‘Yatma seherde uğrarsın derde’ der ya bir şiirde, Allah derde uğratmasın inşallah. Ama yatıp da dertlere deva olan seher vaktindeki o muazzam senfoni eşliğindeki huzuru kaçırmamak gerek. Bahar ayının gelmesi ile seher vakitlerinin neşesini, hazzını yaşamak gerek. O efsunlu vakitte ilkin serçeler başlıyorlar incecik tiz sesleri ile zikirlerine, kısa müddet sonrada bülbüller eşlik ediyor. Aman Allah’ım o nasıl bir nağmedir ki insanı bambaşka alemlere götürür. Huzur ve huşu ile sen de tesbihini alıp bu zikir halkasına dahil olurken bir yandan da elinden düşen tesbihle uykuya yenik düştüğün hallerinden utanırsın, bu İlâhî senfoni ile Rabbini zikretmenin hazzını tadar ve kulluğunu hatırlarsın. Tam artık kuşların zikir sesleri azalmaya başlamış sen de artık yatağa yönelmişken ve o tok sesi ile orkestra şefi edasıyla horoz efendi çıkıverir sahneye. Olanca gücü ile ve biraz da kızgın bir tonlama ile “siz hâlâ kalkmadınız mı? Nasıl bu vakte kadar yatar, bu İlâhî musikiye dahil olmazsınız?” dercesine avaz, avaz bağırıyor. Hadi namaz vakti, hadi zikir zamanı diye. Ve bir müddet de o ve ona uzaktan eşlik eden hemcinsleriyle uyandırma ve zikir görevini yapıp, esas oyuncuya yani insana bırakıyor sahneyi. Peki insan ne yapıyor? Bütün bu zikirlere kulaklarını tıkayıp, saatini iş vaktine kurup, alelacele kalkıyor az atıştırma yaptıktan sonra günlük rutini ve maratonuna başlıyor. İlk trafik çilesi ile morali bozulan insan, akşama kadar iş yerinde bir o yana bir bu yana koşturup yorgun argın evinin yolunu tutuyor. Sahi bahar gelmiş miydi? Çiçekler açmış, kuşlar nağmeleri ile dünyayı şenlendirmiş miydi? Bütün bunları ne yazık ki insan farkedebilmiş değildi. Oysa ayet ne diyordu? Dünya hayatı sadece oyun ve oyalanmadan ibarettir. Ama insan oyunu bile kurallarına göre oynamıyordu. Bugün Allah için ne yapmıştı? Onu yaratan ondan ne istiyordu? Ahhh ahh bir bilebilse bir görebilse bir duyabilseydi. Hiç akletmezler mi hitabına yanaşabilseydi. Ahirete hazırlık yapamadım azık toplayamadım derken, ya dünyaya, dünyada var olabilmenin hakikatine erişebilmiş miydi?

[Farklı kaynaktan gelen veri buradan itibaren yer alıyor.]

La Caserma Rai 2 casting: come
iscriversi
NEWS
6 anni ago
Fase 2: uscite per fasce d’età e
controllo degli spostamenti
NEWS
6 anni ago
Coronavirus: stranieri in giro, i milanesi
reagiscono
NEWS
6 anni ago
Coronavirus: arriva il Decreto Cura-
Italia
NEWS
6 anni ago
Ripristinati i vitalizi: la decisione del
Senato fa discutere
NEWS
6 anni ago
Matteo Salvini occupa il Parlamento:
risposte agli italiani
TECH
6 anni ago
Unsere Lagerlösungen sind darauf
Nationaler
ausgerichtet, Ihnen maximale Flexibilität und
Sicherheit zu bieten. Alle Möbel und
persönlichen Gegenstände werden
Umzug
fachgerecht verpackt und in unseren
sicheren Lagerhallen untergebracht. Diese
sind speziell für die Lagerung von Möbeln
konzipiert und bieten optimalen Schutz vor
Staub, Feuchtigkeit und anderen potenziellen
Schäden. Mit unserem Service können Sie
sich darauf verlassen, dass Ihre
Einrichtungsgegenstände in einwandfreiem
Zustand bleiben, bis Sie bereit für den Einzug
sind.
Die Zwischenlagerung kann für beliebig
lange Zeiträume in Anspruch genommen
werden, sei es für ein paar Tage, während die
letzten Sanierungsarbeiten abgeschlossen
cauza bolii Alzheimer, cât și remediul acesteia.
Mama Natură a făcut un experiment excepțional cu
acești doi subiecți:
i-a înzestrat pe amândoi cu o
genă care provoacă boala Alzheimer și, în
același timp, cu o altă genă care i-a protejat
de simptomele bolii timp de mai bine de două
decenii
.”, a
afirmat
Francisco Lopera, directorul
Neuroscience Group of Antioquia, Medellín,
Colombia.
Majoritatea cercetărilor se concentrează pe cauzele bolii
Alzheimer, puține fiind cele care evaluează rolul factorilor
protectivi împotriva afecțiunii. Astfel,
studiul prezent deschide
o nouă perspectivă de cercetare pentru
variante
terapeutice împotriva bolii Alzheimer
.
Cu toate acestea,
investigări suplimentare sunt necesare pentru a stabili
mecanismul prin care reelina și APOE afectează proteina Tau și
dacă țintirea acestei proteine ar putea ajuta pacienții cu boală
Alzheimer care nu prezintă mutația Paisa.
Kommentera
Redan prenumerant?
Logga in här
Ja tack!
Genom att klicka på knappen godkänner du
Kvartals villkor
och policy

Sanat-ı Rabbani’nin güzellikleri her gün geçtiği yol kenarlarındayken bu şaheserleri farkedebilmiş miydi? Maalesef bakar kör olmuştu. Sanatlı yaratılışıyla beni de gör beni de oku diyen Cenab-ı Hakkın mektuplarından bihaber dünyanın koşturmasına, telaşesine kapılan insan oysa ne büyük zararda idi. Ayette “Şimdi bak Allah’ın Rahmet eserlerine” diyordu. Saymakla bitmeyecek Rahmet eserleri nankör insanın gafletinde gereken itinayı dikkati bulamıyordu. İnsan kendine zulmediyor adeta. Eğer hakkını vermezse, esas oyuncu bu oyunda dublör olarak göçüp gidecek fani hayattan. Ne diyor 24.Söz “Fatır-ı Hakim ve Kadir-i Alim kemal-i intizamla, her şeyi güzel yaratmış, güzel teçhiz etmiş, güzel gayelere tevcih etmiş, güzel vazifelerle tavzif etmiş, güzel tesbihat yaptırıyor, güzel ibadet ettiriyor. Ey insan! İnsan isen, şu güzel işlere tabiatı, tesadüfü, abesiyeti, dalaleti karıştırma: çirkin etme, çirkin yapma, çirkin olma.”
Güzel bakıp, güzel görebilmek, zikir halkasında serzakir olabilmek, kulluk bilinciyle bütün muhabbetleri toplayıp hakiki sahibine verip belalardan kurtulup rahat-ı kalp ile yaşayabilmek temenni ve duasıyla yatmayalım seherlerde inşallah.